[Instructions for the task]
Turn every line of text in the records into a JSON list of strings, one string per line, with blank lines dropped. Leave the pictures out of your answer.

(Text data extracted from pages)
# # #

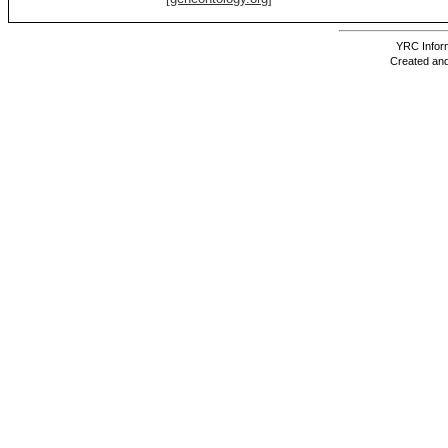
YRC Inform
Created and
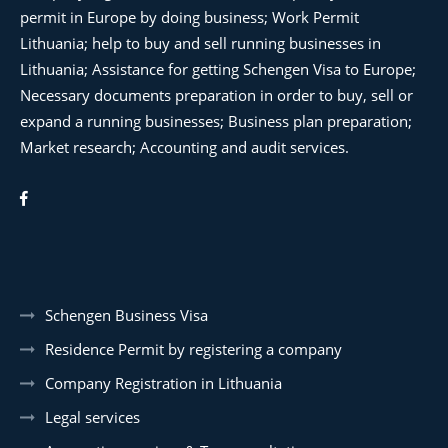
permit in Europe by doing business; Work Permit
Lithuania; help to buy and sell running businesses in
Lithuania; Assistance for getting Schengen Visa to Europe;
Necessary documents preparation in order to buy, sell or
expand a running businesses; Business plan preparation;
Market research; Accounting and audit services.
Schengen Business Visa
Residence Permit by registering a company
Company Registration in Lithuania
Legal services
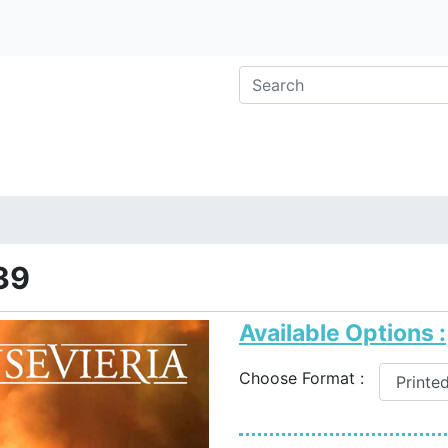
39
Available Options :
Choose Format :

# # #

[Answer space]
[
  "YRC Inform",
  "Created and",
  "permit in Europe by doing business; Work Permit",
  "Lithuania; help to buy and sell running businesses in",
  "Lithuania; Assistance for getting Schengen Visa to Europe;",
  "Necessary documents preparation in order to buy, sell or",
  "expand a running businesses; Business plan preparation;",
  "Market research; Accounting and audit services.",
  "Schengen Business Visa",
  "Residence Permit by registering a company",
  "Company Registration in Lithuania",
  "Legal services",
  "39",
  "Available Options :",
  "Choose Format :"
]